I profeti si occupano del futuro, non solo quello prossimo, ma anche quello remoto. Se la prima tappa della loro predicazione è il giudizio sul comportamento del popolo, la seconda tappa è spesso l’annuncio dell’azione divina gratuita (grazia). Alcuni profeti limitano questa grazia a un residuo eletto che si è convertito dopo essere scampato al giudizio. Per altri la situazione è talmente deteriorata che occorre un intervento divino per creare nel popolo un cuore nuovo e uno spirito nuovo (Ezechiele 36-37) o per stipulare una nuova alleanza (Geremia 31,31). Si badi bene: questi avvenimenti avranno luogo nella storia, non nel mito, e in quest’ottica l’apocalittica è solo un fenomeno involutivo.
Il profeta Isaia era sposato con una donna che portava il titolo di nevijà (profetessa) e che gli partorì due figli. Al primogenito misero nome (Isaia7,3): Shear-Jashuv (un residuo ritorna). Come per altri profeti (Osea) siamo in presenza di un nome simbolico che annunzia la sorte del popolo: giudizio e distruzione per gli empi e conversione e salvezza per il residuo eletto. Quello di un resto è un elemento tra i più antichi della predicazione di Isaia. Dopo la caduta del regno del nord, Isaia (a partire dal cap. 2) insiste sull’elezione di Sion, convinto che la tribù di Giuda è il resto d’Israele. Alla fine del suo ministero, una trentina d’anni dopo la nascita del suo primo figlio, Gerusalemme gli appare di fatto come il residuo eletto. Ma a questo punto un dubbio s’insinua in lui. Il residuo eletto potrebbe anche essere qualcosa di diverso dal popolo in senso entico-politico: potrebbero essere cioè coloro che credono ancora nelle promesse divine per il popolo d’Israele e in questa linea s’inserisce la speranza messianica.
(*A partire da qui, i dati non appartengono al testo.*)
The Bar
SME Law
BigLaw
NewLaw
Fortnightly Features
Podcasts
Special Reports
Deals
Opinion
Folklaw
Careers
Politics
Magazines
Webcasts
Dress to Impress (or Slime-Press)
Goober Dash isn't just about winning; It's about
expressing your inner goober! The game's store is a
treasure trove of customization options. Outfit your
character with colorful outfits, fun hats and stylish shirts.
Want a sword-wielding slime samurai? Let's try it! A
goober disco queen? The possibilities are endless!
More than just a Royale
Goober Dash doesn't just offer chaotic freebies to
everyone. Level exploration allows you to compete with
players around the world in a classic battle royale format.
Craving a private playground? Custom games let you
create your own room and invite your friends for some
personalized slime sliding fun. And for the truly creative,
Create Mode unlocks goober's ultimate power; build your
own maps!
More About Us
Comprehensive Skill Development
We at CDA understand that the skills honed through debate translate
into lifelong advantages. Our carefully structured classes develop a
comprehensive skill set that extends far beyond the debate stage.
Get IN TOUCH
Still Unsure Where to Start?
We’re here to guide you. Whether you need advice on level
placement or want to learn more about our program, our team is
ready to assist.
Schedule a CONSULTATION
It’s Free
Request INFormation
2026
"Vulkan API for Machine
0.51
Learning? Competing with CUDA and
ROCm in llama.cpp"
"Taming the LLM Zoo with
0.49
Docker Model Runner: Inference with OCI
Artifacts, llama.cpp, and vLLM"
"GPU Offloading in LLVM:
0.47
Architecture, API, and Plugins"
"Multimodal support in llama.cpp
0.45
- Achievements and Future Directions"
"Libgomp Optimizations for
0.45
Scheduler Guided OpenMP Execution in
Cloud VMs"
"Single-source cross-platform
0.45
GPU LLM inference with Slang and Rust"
Anche i profeti Michea, Amos (5,18) e Sofonia, conoscono l’oracolo e la nozione di residuo eletto. Oggetto degli strali di Michea sono i ricchi oppressori, i sacerdoti e i profeti che esercitano indegnamente il loro ministero, il sincretismo della religione di stato e la falsa sicurezza di aver fatto il proprio dovere. Alla base dell’inno medioevale dies irae, dies illa, contenuto nella liturgia cattolica, c’è il giorno di JHWH (1,7.14-18). Michea si rivolge a Gerusalemme e alla sua classe dirigente (3,1-13), che saranno oggetto di un prossimo giudizio, per mano delle nazioni gentili come strumento divino. Nel terribile giorno del giudizio - il giorno di JHWH - scamperà solo un resto di umili, mentre gli orgogliosi periranno.